SET OF TASKS:
a) From the forum thread on paying for a timeshare, output the passage from "## zazz (May" up to and including "now a days.".
b) Answer these questions about the forum thread on paying for a timeshare:
(i) What surcharge do credit cards attach, according to the first post?
(ii) For how long does Bill4728 say the money would be held?
(iii) What payment method does zazz use?
━━ TEXT UNDER STUDY
I have dealt with TLS on the purchase of a Worldmark resale, and they were very professional  in the way they handled the whole transaction.   I loved the way they handled the paperwork.   It was explicit and detailed, and left no doubt in my mind that they knew what they were doing.

I have also dealt personally with Mike, buying one-time use credits from his own account.

Would I recommend them?  *Most certainly!*

Remember - cc attach a 3% surcharge.   If you seriously want the timeshare, send them a cashier's cheque.     They're a business, not a charity.


----------



## zazz (May 10, 2008)

Bill4728 said:


> IMHO, Buying or selling a TS should be done with a personal check.
> 
> Since whenever you buy or sell a TS, you should have the money held in a third party escrow account. Therefore, any check will have more than enough time to clear before the moneys need to be distributed.
> 
> I don't understand why any reasonable person wouldn't want a personal check when the money was going to be held for 4-12 weeks. Plus it's a lot easier to see if a check is a fraud if it a personal check vs a cashier check now a days.



I use a credit card.  If there is fraud, or the seller refuses to perform, I can always go to my credit card company to dispute the debt.  Once a check is cashed, I am out of luck.


----------



## Bill4728 (May 10, 2008)

zazz said:


> I use a credit card.  If there is fraud, or the seller refuses to perform, I can always go to my credit card company to dispute the debt.  Once a check is cashed, I am out of luck.
━━━━
━━ PROVIDED RECORDS
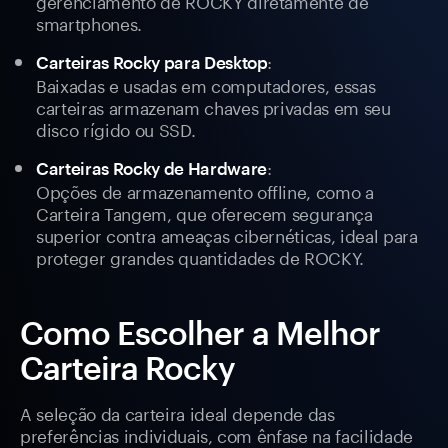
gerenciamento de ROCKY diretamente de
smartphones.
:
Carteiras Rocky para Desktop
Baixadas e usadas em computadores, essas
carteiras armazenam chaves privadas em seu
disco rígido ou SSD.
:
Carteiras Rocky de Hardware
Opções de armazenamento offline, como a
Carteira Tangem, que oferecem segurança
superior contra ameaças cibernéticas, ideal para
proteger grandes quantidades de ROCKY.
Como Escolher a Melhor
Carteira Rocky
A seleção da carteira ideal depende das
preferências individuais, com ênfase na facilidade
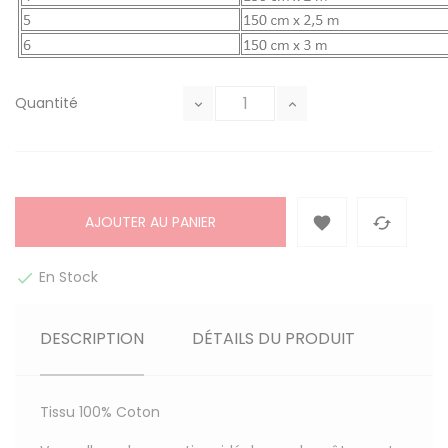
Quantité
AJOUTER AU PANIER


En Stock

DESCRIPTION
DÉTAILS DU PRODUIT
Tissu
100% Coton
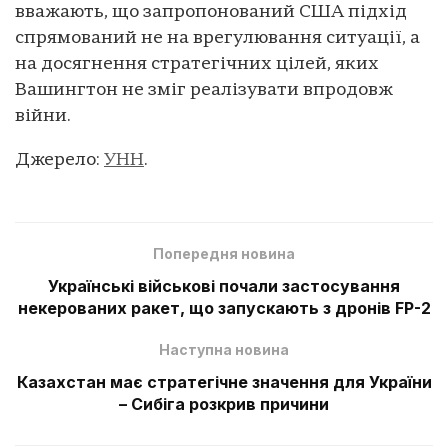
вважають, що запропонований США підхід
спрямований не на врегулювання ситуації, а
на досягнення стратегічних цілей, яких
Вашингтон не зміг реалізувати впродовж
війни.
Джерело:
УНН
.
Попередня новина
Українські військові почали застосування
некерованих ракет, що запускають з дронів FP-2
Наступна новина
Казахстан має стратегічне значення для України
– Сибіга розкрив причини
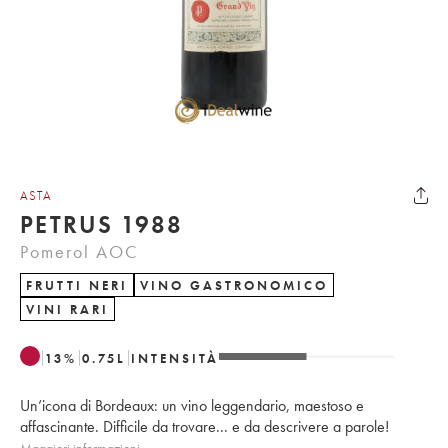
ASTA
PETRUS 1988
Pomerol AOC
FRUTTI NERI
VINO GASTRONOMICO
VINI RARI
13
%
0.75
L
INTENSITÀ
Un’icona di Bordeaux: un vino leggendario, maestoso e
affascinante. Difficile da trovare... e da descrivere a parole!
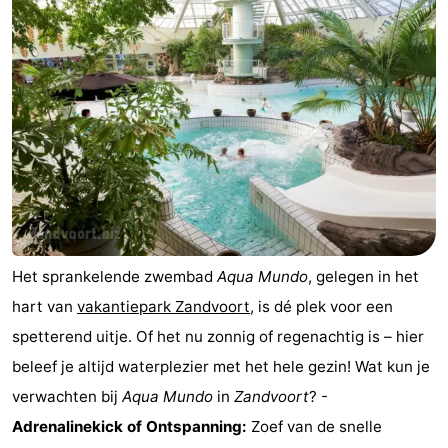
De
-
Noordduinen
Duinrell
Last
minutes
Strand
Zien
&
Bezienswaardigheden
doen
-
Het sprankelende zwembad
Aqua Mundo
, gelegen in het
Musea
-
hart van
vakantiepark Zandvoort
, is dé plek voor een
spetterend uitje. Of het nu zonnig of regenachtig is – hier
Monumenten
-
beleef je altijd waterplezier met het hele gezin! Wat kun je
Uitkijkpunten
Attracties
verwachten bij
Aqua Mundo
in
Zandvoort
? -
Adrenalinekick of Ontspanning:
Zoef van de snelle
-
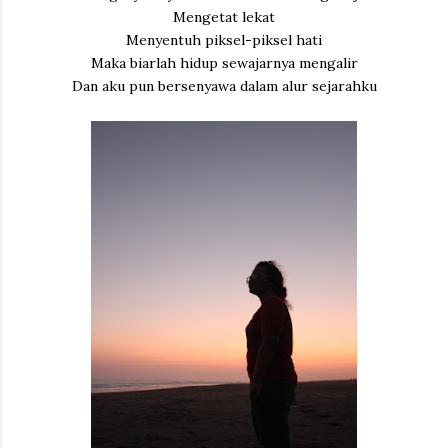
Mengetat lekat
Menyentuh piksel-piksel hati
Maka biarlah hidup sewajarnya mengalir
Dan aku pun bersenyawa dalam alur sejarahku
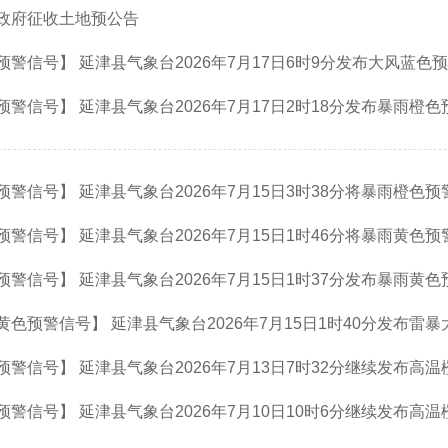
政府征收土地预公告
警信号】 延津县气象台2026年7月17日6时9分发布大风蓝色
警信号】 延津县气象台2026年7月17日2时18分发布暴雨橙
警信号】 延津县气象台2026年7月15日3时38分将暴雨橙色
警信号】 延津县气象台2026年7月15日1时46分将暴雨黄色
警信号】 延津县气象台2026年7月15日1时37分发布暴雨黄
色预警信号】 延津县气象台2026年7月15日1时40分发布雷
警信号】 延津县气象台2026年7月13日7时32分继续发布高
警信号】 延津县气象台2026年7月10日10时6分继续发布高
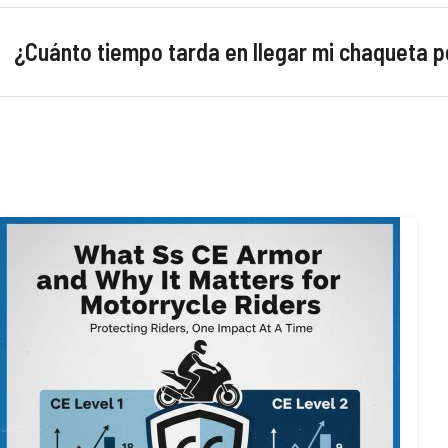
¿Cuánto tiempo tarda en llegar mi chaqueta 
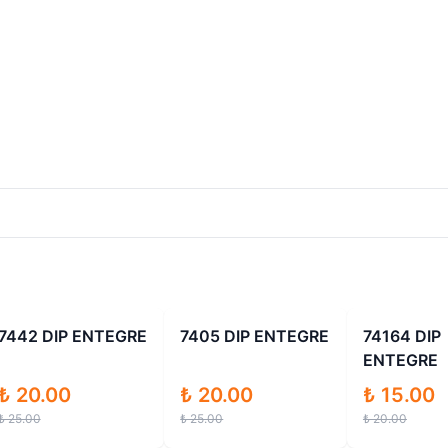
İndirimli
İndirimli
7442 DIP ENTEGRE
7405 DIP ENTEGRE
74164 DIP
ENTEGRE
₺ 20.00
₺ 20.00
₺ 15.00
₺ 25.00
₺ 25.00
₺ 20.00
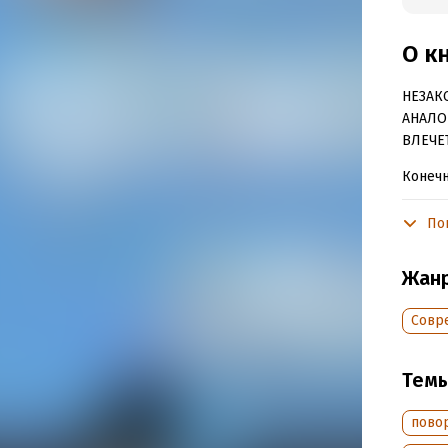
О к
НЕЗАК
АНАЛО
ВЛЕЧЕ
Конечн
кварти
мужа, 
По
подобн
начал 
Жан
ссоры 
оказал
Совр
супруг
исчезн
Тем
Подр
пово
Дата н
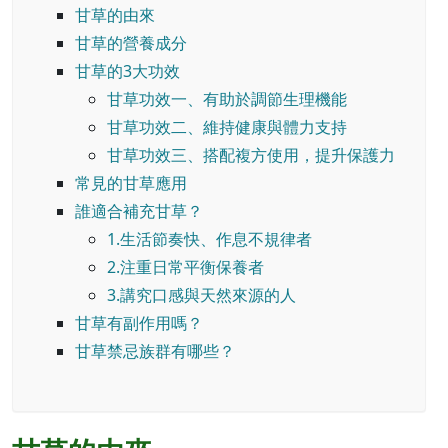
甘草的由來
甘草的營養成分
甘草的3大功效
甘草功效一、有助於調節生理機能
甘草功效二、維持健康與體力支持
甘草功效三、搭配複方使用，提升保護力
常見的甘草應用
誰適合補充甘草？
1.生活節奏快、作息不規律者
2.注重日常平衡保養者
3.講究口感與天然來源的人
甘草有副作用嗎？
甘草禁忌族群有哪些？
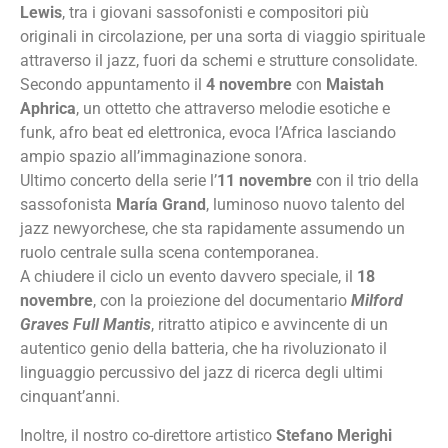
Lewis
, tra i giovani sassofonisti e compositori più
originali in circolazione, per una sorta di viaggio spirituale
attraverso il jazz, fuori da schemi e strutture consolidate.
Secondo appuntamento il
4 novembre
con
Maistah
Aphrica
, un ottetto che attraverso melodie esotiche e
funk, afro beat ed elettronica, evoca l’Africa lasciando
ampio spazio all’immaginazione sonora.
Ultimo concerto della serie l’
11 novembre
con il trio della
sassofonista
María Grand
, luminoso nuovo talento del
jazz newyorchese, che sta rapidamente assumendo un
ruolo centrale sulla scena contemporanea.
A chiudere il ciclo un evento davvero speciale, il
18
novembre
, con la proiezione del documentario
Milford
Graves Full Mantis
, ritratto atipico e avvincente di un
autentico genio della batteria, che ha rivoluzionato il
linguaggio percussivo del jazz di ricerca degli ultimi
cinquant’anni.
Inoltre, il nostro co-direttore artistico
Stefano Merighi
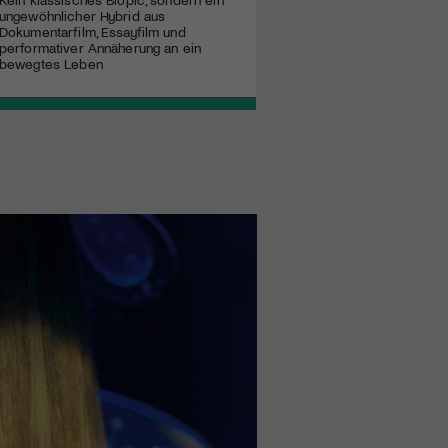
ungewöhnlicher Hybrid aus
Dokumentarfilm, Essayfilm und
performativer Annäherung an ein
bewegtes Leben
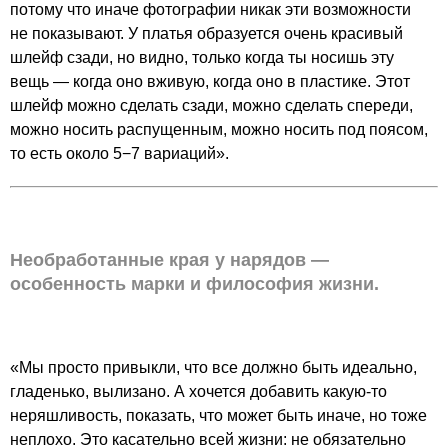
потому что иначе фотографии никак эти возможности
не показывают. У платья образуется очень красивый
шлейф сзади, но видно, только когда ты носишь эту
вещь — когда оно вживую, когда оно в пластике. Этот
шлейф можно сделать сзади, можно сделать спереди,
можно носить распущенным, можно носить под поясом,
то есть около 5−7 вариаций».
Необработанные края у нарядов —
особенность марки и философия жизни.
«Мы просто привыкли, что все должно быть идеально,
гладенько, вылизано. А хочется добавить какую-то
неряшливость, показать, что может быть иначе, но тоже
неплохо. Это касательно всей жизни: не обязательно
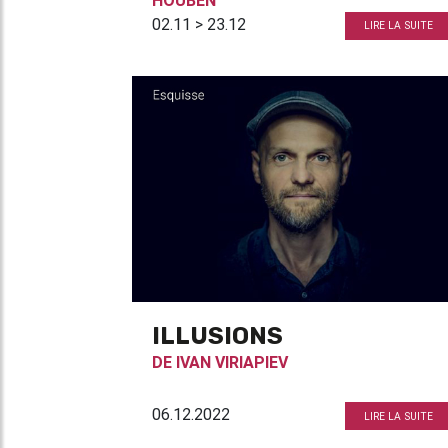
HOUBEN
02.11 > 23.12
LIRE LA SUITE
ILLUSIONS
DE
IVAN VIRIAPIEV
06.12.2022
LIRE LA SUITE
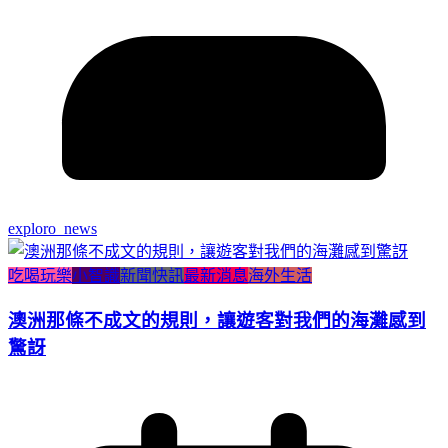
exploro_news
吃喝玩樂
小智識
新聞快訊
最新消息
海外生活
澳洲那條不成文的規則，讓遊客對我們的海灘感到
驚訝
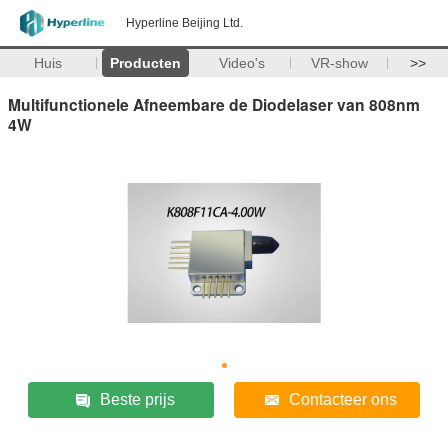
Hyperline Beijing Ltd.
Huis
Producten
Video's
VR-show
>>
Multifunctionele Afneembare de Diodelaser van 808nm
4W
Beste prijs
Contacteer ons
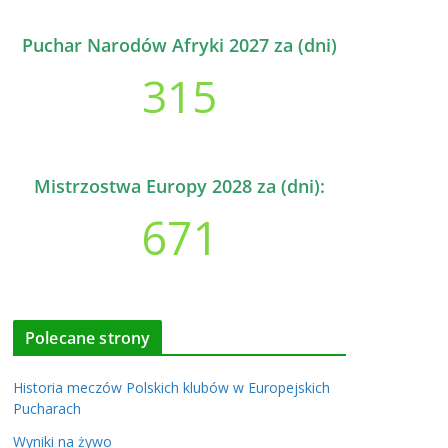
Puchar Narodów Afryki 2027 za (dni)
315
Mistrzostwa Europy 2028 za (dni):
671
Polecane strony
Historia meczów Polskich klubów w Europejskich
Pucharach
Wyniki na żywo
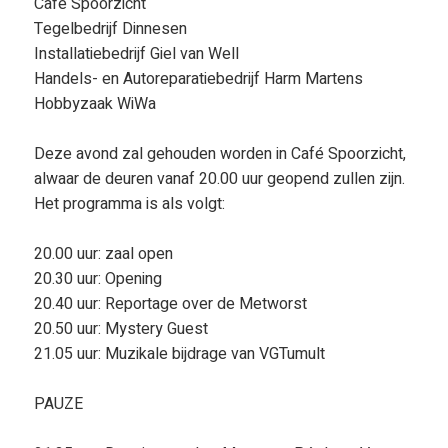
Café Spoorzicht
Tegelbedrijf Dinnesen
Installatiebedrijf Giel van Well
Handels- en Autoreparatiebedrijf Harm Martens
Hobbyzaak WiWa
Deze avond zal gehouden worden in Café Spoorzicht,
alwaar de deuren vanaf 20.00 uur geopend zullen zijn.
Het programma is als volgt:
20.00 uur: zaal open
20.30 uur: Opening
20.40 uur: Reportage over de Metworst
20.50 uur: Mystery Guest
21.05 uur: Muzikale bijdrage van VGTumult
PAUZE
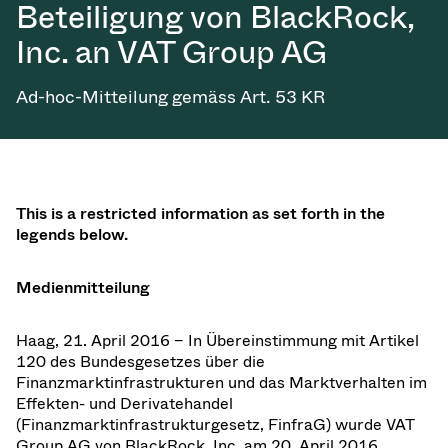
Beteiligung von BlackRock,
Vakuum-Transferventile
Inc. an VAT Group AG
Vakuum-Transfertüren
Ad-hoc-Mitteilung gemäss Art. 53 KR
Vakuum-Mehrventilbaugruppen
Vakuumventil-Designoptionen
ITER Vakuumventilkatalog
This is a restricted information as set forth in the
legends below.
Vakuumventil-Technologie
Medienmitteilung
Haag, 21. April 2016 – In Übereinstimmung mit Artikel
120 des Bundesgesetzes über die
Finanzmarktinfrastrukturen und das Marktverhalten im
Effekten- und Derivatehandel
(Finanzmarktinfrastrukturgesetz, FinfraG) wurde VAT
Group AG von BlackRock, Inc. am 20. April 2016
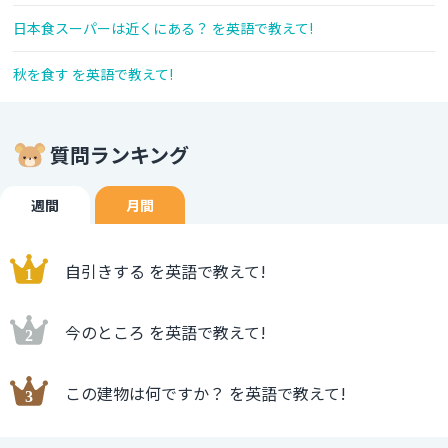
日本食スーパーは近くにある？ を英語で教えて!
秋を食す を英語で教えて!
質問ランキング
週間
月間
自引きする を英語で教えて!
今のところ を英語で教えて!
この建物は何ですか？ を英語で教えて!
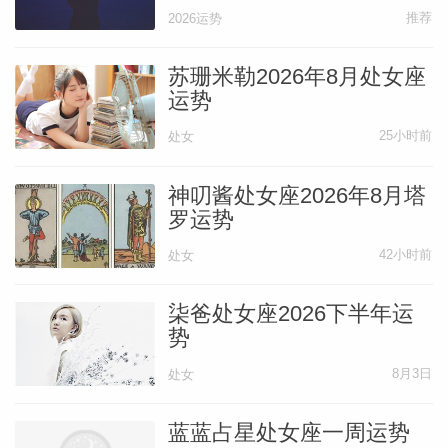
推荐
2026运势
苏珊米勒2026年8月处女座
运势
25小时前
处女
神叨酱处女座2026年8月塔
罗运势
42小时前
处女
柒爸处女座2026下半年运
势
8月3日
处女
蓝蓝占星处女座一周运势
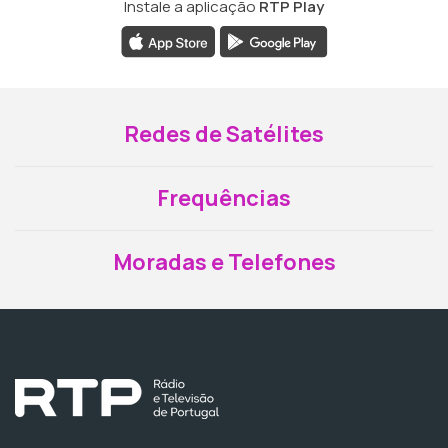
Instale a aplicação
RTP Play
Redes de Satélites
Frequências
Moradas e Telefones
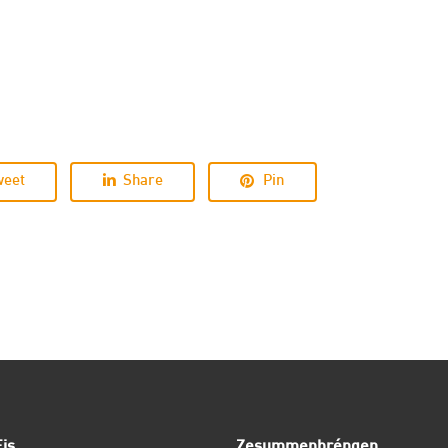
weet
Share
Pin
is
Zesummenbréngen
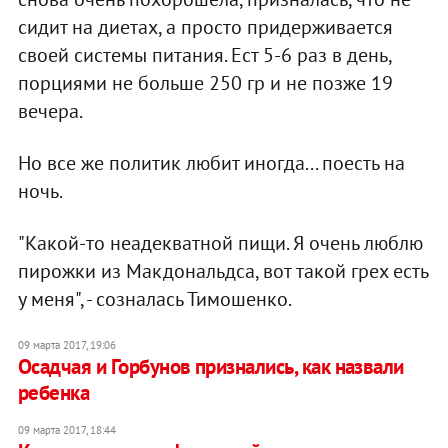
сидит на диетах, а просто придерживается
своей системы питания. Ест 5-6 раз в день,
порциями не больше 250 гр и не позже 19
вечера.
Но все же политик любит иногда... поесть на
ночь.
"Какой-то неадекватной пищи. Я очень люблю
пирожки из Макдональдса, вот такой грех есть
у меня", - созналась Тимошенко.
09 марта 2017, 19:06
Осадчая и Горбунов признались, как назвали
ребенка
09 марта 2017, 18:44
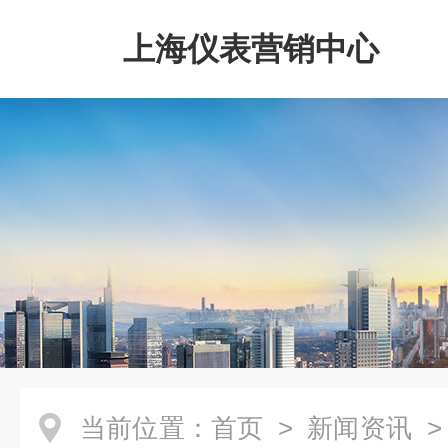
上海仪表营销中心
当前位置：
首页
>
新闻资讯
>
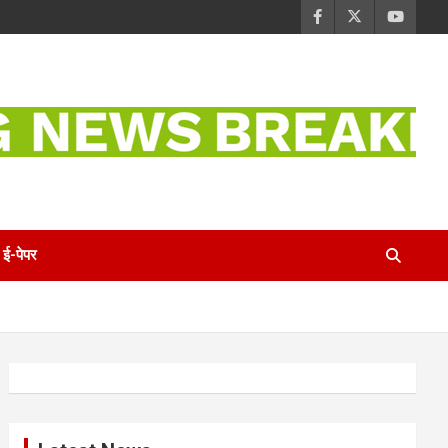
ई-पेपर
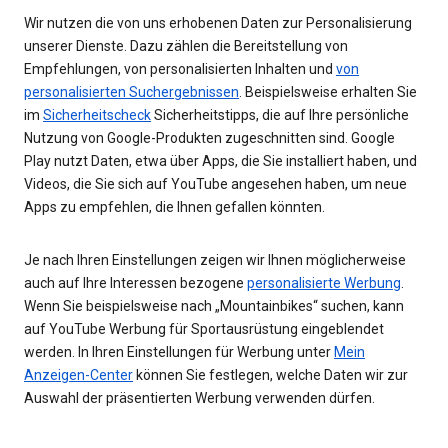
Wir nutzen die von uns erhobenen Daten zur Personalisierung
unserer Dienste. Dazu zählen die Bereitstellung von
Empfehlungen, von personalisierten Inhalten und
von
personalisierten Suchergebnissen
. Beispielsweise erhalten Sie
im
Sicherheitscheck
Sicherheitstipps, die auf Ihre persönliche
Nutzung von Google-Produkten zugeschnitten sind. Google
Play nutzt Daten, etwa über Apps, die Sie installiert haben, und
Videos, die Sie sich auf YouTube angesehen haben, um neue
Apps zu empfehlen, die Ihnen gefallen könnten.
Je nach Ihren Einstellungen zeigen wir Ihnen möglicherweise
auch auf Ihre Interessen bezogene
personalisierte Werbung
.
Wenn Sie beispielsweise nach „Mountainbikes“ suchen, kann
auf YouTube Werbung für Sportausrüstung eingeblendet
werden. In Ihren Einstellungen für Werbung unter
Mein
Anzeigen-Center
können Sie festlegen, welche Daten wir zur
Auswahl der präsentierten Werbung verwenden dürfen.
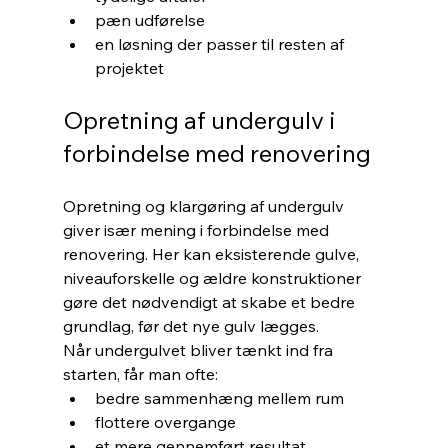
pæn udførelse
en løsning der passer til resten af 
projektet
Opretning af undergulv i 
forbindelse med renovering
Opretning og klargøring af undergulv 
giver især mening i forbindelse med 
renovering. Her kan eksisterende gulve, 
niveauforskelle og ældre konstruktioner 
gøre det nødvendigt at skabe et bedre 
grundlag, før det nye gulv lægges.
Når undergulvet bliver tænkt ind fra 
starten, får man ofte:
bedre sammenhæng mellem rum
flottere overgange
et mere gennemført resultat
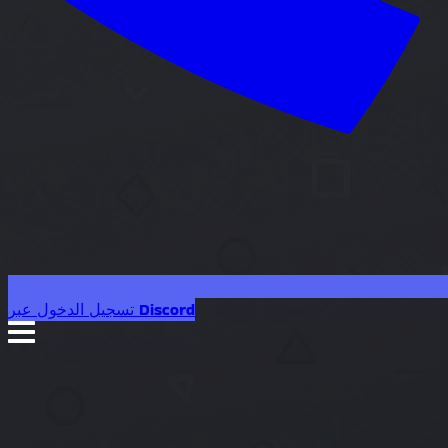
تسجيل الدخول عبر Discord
━━━━
TASK RESULTS:
a)
## zazz (May 10, 2008)

Bill4728 said:


> IMHO, Buying or selling a TS should be done with a personal check.
> 
> Since whenever you buy or sell a TS, you should have the money held in a third party escrow account. Therefore, any check will have more than enough time to clear before the moneys need to be distributed.
> 
> I don't understand why any reasonable person wouldn't want a personal check when the money was going to be held for 4-12 weeks. Plus it's a lot easier to see if a check is a fraud if it a personal check vs a cashier check now a days.

b)
(i) A 3% surcharge.
(ii) 4-12 weeks.
(iii) A credit card.